Transcription is the first step of analysis, not a clerical task
Before it is a document, a transcript is a set of decisions. Bucholtz shows that transcribing involves both interpretive decisions (what gets represented) and representational decisions (how it is rendered on the page), and that an objective transcription is not possible (Bucholtz 2000). What you leave in and what you smooth out will steer the reading that follows.
Julia Bailey makes the same point for applied health research: putting speech into written form is an interpretive process and the first step in analysing data (Bailey 2008). Treat the transcript as analysis in progress. The person who transcribes is already coding, informally, by choosing where a sentence ends and whether a laugh belongs on the page.
That does not mean typing every word yourself. Manual transcription can run up to six hours for a single hour of audio (Haberl et al. 2023, citing Bell et al. 2018), which is time taken away from analysis. A practical route is the AI first pass, then a careful clean that experienced interviewers use: let a tool produce a speaker-labeled draft, then read it against the audio and make the interpretive calls yourself.
Naturalized and denaturalized transcripts answer different questions
The verbatim question has a standard vocabulary. Oliver, Serovich and Mason distinguish naturalism, where every utterance is captured in as much detail as possible, from denaturalism, where grammar is corrected and interview noise like stutters and pauses is removed (Oliver, Serovich & Mason 2005). Neither is more correct; they suit different analyses.
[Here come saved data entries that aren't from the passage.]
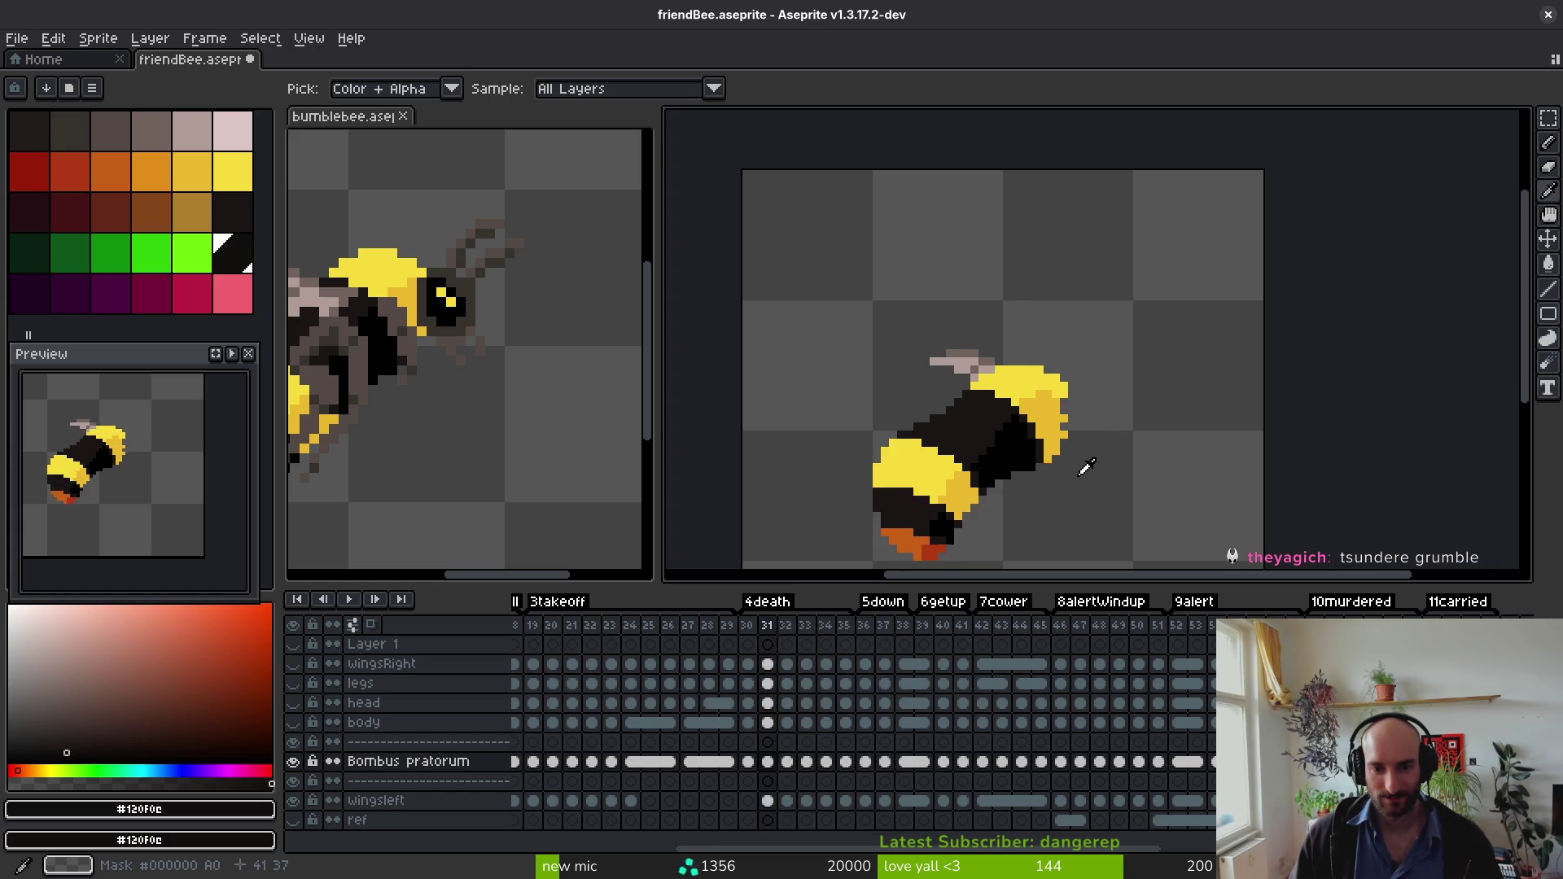
{"action": "key", "text": "Return"}
{"action": "key", "text": "ctrl+s"}
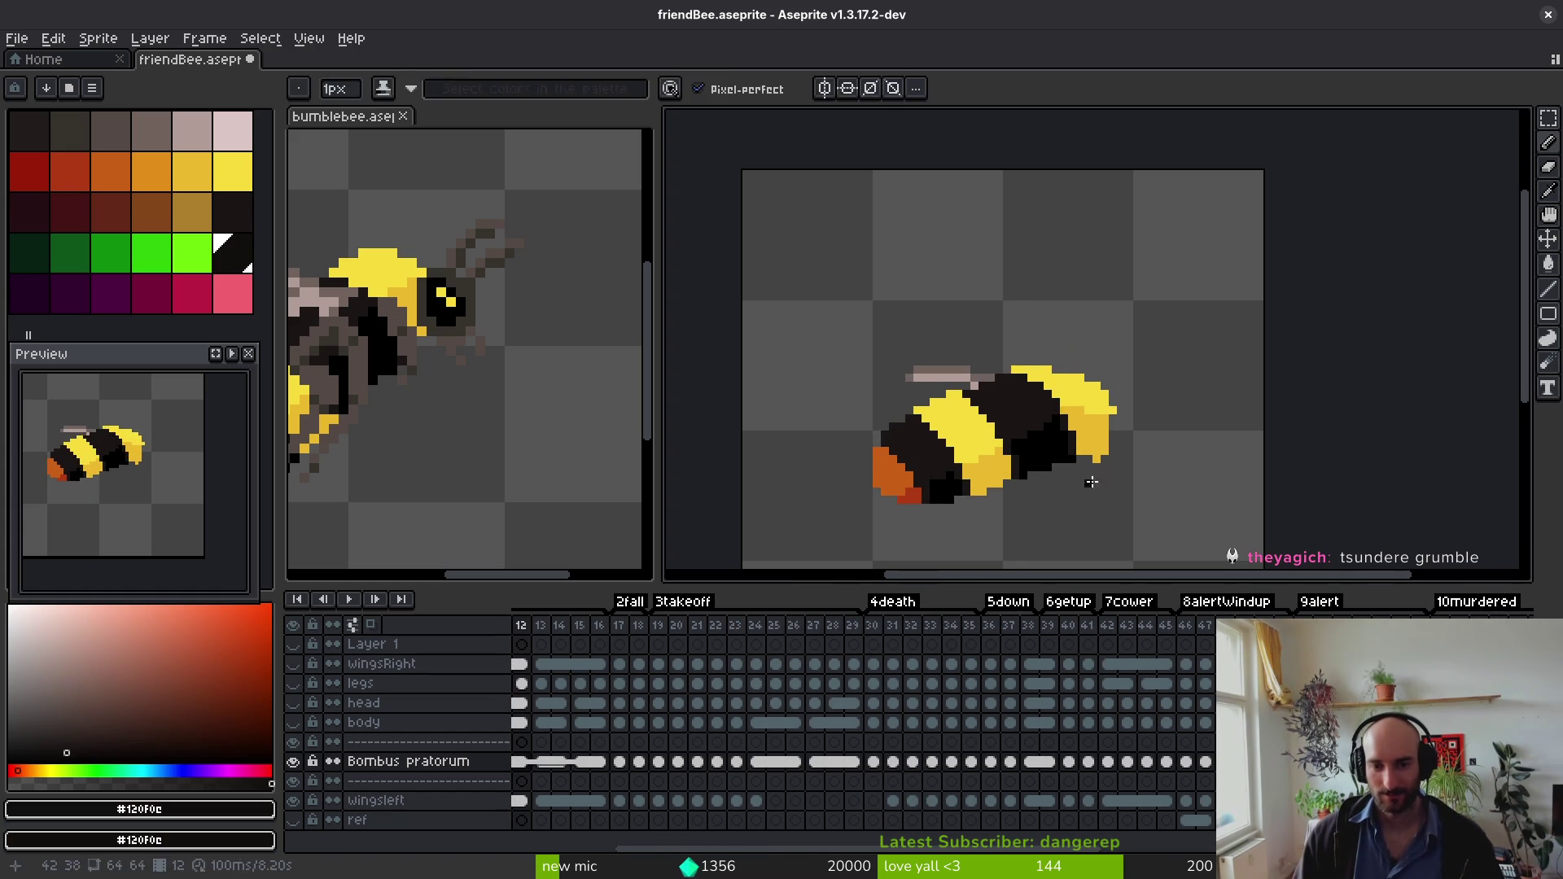
Step: On frame 68 of Bombus pratorum, repaint the orange tail pixel with eyedropped black
{"action": "key", "text": "v"}
{"action": "scroll", "coordinate": [1185, 745], "scroll_direction": "left", "scroll_amount": 4}
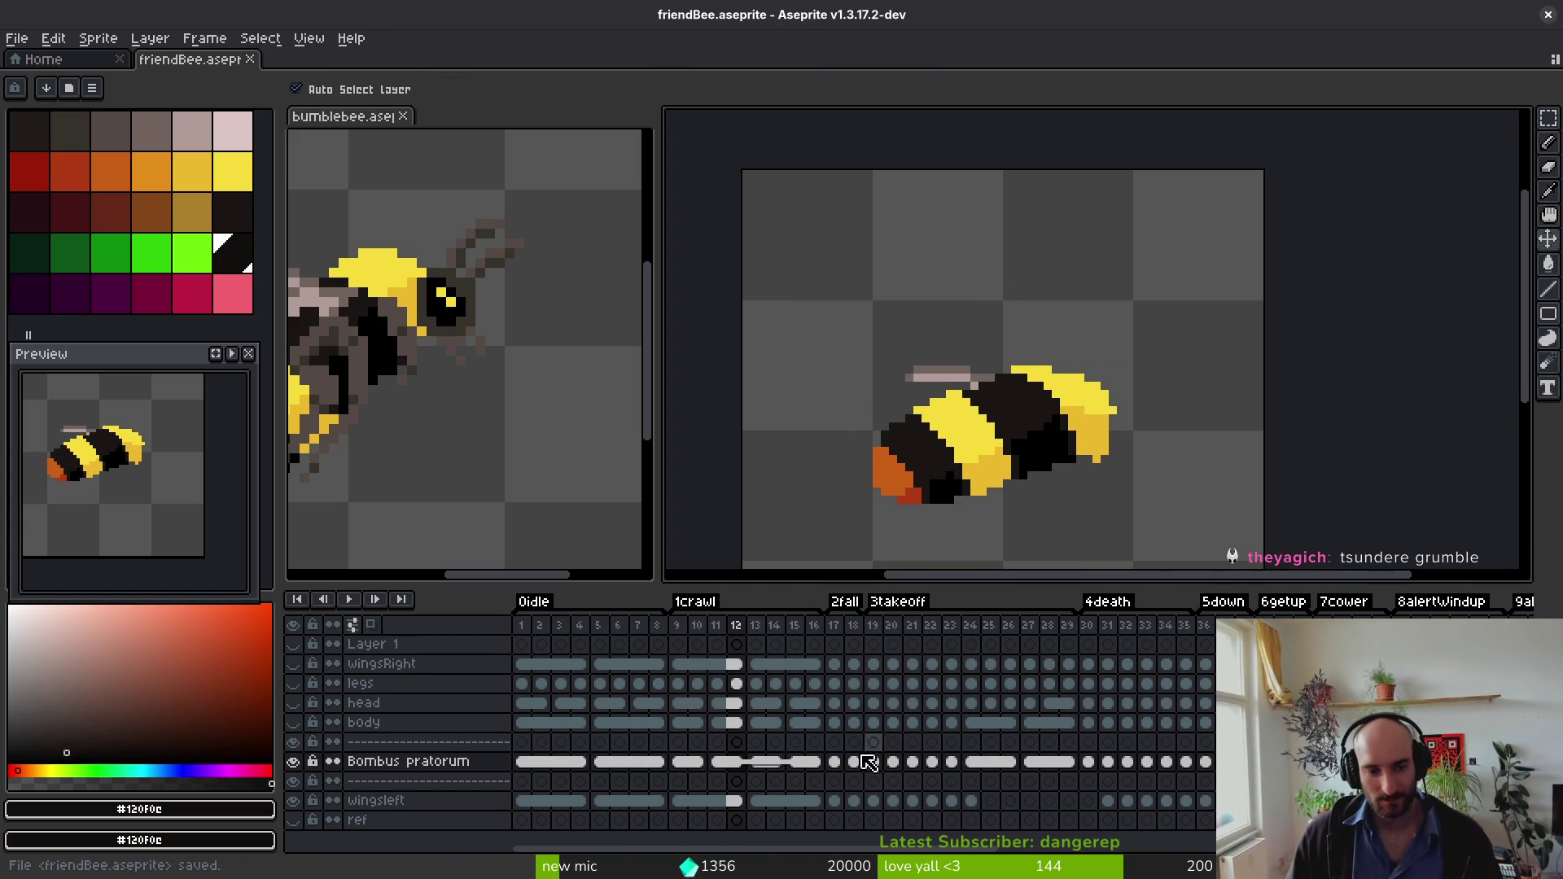
{"action": "scroll", "coordinate": [784, 692], "scroll_direction": "right", "scroll_amount": 6}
Match the style to your method. Conversation analysis and discourse work need a naturalized transcript, because pauses, overlaps and false starts are the data. Thematic or content analysis usually reads better denaturalized, where the focus is what participants mean across cases. Decide before you edit, since retrofitting one style onto the other means re-listening to everything.
Whatever you pick, apply it to every transcript in the study so cases stay comparable. If you are writing up a thesis, a dissertation methods chapter has to justify that choice and show an examiner how much transcription detail you kept.
Which transcription conventions should you document?
Rigor here is mostly about what you write down. Poland argued that transcription quality is an aspect of trustworthiness, and that methods sections should report the steps taken to ensure audiotape quality, the directions given to transcribers, and an assessment of the transcript's trustworthiness (Poland 1995). A reviewer cannot judge a transcript when the making of it is invisible.
For any project with more than one transcriber, write the rules down. McLellan, MacQueen and Neidig note there are no universal transcription formats adequate for all qualitative data, so teams need systematic, documented procedures for preparing text (McLellan, MacQueen & Neidig 2003). A one-page style sheet settles the recurring questions.
Cover the decisions that come up on every line: how you mark pauses and overlaps, whether you keep fillers, how you spell non-standard speech, what a laugh or an [inaudible] gap looks like, and how you label speakers. Store that sheet with the data so a second coder, or your future self, transcribes the next file the same way.
Anonymization and consent set the boundaries of what you keep
Most qualitative recordings are human-subjects data. Under the Common Rule, a human subject is a living individual an investigator studies, and identifiable private information is information for which the subject's identity may readily be ascertained (45 CFR 46.102). A transcript full of names, employers and places is exactly that kind of information.
If your data touch health information, the HIPAA Safe Harbor method lists 18 identifiers that must be removed, from names through any other unique identifying code (45 CFR 164.514). Even outside HIPAA, that list is a useful checklist for what to strip from a transcript before it circulates.
For EU participants, remember that pseudonymization is a weaker safeguard than anonymization. GDPR Recital 26 states that pseudonymized data still counts as personal data, and only truly anonymized data falls outside the rules (GDPR Recital 26). In practice, replace names with role labels as you clean the draft, keep an access-controlled master with the real identities, and use a tool that does not train on your files. Pepys never trains on your audio or transcripts, and anonymous jobs auto-delete about 12 hours after upload.
Preparing a qualitative research transcription for coding
Coding starts from a clean, speaker-attributed file. Get the interview or focus group down to a speaker-labeled first-pass draft with timestamps, correct whatever the tool misheard against the audio, then decide on your import format before you leave your editor.
Your CAQDAS software is particular about formats. NVivo imports plain text, CSV/TSV, rich text or Word, with an optional speaker-name column. ATLAS.ti accepts .doc, .docx, .rtf, .odt and .txt. Dedoose supports .doc, .docx, .rtf, .txt and .pdf. A DOCX export is the safe common denominator across all three, so a single file imports cleanly whichever package your team uses.
Get those four decisions right, style, conventions, anonymization and export format, and the transcript will hold up when a reviewer asks how it was made.